Gilets jaunes : le Rassemblement national de Marine Le Pen joue sur du velours
Par N.TPublié le
Vers où les gilets jaunes vont-ils conduire la France ? La question s’impose désormais après quatre épisodes de manifestation et de violence, après 8 morts et des dégâts matériels considérables et au moment où le mouvement semble s’essouffler, malgré la persistance d’actes d’occupation de ronds-points et de vandalisme des installations de péage autoroutier.
Si l’on en croît la série de représentants autoproclamés qui défilent sur les plateaux de TV, les gilets jaunes ne comptent pas désarmer. Ils envisagent plutôt de rebondir sur le terrain politique à la faveur des prochaines échéances électorales et se veulent même porteurs d’une mesure historique: le référendum d’initiative citoyenne (RIC).
L’augmentation du pouvoir d’achat n’en reste pas moins la revendication centrale, somme toute légitime face à un pouvoir qui fait ouvertement le choix de privilégier le patronat et les couches aisées au nom de la théorie fumeuse du ruissellement.
Retraités, salariés pauvres, artisans et petits patrons, tous tétanisés par le spectre de la pauvreté, du chômage, de la faillite, se rejoignent ainsi dans un même élan de révolte. Ce faisant, ils se démarquent des partis traditionnels et des syndicats, entendent creuser leur propre sillon et remodeler le paysage politique.
A regarder de plus près, les gilets jaunes adoptent tout compte fait la même doctrine qu’Emmanuel Macron en campagne. Tout comme lui, ils se disent ni de droite ni de gauche, prétendent s’adosser à la société civile, apporter un nouveau souffle à la vie politique, remettre les choses à l’endroit dans la société. A la différence du chef de l'Etat, ils la jugent en revanche profondément inégalitaire, scandaleusement injuste.

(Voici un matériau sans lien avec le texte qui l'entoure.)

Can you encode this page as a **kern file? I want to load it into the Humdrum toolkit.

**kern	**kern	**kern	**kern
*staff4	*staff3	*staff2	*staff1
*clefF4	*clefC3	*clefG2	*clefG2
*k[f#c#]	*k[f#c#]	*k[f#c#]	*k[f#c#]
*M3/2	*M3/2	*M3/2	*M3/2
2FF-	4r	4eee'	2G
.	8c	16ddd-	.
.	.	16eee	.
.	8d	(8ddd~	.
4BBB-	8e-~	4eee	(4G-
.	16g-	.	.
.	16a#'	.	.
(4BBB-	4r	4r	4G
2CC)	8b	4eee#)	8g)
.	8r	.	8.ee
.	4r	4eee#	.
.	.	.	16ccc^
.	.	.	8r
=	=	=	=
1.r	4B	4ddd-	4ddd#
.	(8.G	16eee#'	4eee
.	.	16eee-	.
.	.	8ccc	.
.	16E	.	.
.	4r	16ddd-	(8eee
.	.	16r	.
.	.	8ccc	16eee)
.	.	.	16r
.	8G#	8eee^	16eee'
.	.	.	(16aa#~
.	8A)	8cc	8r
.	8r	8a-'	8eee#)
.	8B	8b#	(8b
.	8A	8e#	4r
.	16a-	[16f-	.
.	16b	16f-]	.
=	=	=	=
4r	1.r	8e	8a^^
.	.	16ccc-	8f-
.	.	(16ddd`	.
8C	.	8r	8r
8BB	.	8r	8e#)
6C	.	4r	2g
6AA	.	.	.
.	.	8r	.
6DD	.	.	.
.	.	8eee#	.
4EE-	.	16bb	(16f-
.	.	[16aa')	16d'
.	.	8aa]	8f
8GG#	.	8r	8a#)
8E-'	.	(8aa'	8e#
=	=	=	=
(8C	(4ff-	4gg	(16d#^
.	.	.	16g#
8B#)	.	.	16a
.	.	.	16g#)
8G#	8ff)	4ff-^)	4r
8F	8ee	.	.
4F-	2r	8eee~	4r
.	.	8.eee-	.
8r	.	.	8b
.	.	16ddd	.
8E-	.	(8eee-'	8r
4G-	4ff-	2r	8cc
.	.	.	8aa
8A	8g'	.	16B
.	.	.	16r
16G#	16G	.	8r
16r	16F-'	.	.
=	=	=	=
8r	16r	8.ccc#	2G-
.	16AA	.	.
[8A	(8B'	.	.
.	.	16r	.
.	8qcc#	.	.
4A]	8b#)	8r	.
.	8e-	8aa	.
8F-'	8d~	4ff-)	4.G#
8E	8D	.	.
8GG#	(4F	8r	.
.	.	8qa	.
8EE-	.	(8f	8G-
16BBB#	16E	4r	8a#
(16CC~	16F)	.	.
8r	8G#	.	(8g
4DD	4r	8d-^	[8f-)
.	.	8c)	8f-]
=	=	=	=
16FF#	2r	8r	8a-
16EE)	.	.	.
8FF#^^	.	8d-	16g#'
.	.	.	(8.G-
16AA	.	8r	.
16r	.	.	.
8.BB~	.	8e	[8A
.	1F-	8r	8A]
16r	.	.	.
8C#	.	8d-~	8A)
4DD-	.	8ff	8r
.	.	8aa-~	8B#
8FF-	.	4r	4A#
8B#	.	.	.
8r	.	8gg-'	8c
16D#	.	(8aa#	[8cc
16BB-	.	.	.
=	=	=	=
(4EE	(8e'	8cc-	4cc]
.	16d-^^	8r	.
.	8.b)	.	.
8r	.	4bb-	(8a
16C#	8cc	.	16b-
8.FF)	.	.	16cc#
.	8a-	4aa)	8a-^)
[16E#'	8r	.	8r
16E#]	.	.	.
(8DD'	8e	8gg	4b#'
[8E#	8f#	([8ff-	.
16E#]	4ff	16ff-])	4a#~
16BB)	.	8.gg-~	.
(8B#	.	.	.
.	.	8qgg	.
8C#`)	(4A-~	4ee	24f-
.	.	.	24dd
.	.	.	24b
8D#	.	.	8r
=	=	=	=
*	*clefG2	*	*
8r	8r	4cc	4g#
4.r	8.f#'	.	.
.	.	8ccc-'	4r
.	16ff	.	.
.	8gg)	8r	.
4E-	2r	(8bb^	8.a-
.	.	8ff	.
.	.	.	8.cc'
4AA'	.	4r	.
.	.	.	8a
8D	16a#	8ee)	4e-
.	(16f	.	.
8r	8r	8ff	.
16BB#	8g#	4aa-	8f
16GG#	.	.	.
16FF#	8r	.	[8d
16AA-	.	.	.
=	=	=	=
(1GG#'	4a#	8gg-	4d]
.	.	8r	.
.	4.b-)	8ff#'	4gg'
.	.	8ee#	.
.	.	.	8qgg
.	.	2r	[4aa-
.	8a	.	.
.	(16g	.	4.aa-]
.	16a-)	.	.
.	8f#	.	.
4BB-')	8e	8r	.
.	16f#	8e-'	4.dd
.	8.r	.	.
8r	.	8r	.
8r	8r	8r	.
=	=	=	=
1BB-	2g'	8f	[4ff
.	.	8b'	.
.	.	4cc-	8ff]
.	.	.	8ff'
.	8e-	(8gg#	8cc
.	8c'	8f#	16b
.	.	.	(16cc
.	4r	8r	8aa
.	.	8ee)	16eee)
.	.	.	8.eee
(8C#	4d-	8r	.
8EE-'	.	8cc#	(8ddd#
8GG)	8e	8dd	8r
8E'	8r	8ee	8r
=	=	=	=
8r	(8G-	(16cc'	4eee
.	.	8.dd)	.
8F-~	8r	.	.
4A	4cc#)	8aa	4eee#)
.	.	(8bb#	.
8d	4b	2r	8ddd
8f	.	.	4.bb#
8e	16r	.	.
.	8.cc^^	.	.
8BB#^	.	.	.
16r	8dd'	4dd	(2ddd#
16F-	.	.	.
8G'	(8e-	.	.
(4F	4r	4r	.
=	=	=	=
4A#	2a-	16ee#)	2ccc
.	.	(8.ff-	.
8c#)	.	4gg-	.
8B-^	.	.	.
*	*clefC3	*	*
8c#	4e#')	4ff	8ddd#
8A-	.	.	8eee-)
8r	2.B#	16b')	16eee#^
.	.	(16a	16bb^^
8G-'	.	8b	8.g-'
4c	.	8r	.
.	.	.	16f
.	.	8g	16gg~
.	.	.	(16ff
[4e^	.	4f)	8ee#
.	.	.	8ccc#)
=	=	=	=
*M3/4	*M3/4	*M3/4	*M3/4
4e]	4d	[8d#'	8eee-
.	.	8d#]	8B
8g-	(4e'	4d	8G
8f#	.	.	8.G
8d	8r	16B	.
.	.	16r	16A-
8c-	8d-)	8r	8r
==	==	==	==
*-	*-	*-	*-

La République en Marche, formation au pouvoir, et les gilets jaunes seraient-ils finalement le produit d’un seul et même phénomène : le déclin des partis et des syndicats ? On peut valablement penser que tel est le cas.
Cette régression a ouvert la voie au candidat Macron, prince du Cac 40, réputé moderne et pragmatique. L’artisan d’un projet illusoire, en fait, dans une France en panne. La peur du Front National et l’abstention ont fait le reste.
Dès lors, les gilets jaunes peuvent-ils à leur tour émerger au-dessus de la mêlée, constituer et imposer une nouvelle force, intégrer les institutions de la République ? Rien n’est moins sûr.
Le mouvement est en réalité une masse au contenu hétéroclite, fortement divisée, malléable, exposée à toutes les manipulations. Il n'émergera pas en tant que tel. L’extrême droite l’a bien compris, elle a aussitôt distillé ses slogans de haine, imprégné ses idées nauséabondes, infiltré le moindre espace, fabriqué des leaders… Exploiter la détresse de laissés-pour-compte, la belle aubaine !
Les autres formations, cantonnées au rôle de spectateurs, tentent à leur tour de racoler auprès des gilets jaunes. Elles découvrent que le terrain est déjà conquis et miné. Les fachos ont pris de l’avance. Ils attendent les premières récoltes pour les européennes de mai prochain. Ils n’en espèrent pas moins pour les municipales et même au-delà.
Marine Le Pen boit du petit lait. Son parti, le Rassemblement national, joue sur du velours. Il ne pouvait s'attendre à mieux.
L’explosion des gilets jaunes assombrit l’avenir immédiat de la société française. Celle-ci est désormais coincée entre le Macronisme, un projet sournois du grand capital contre le modèle social français, et la menace d’un populisme totalitaire et fascisant.
Il revient aux partis de gauche, à ce qu’il en reste, de se rassembler, et vite, pour enfin tenter une sortie de ce tunnel.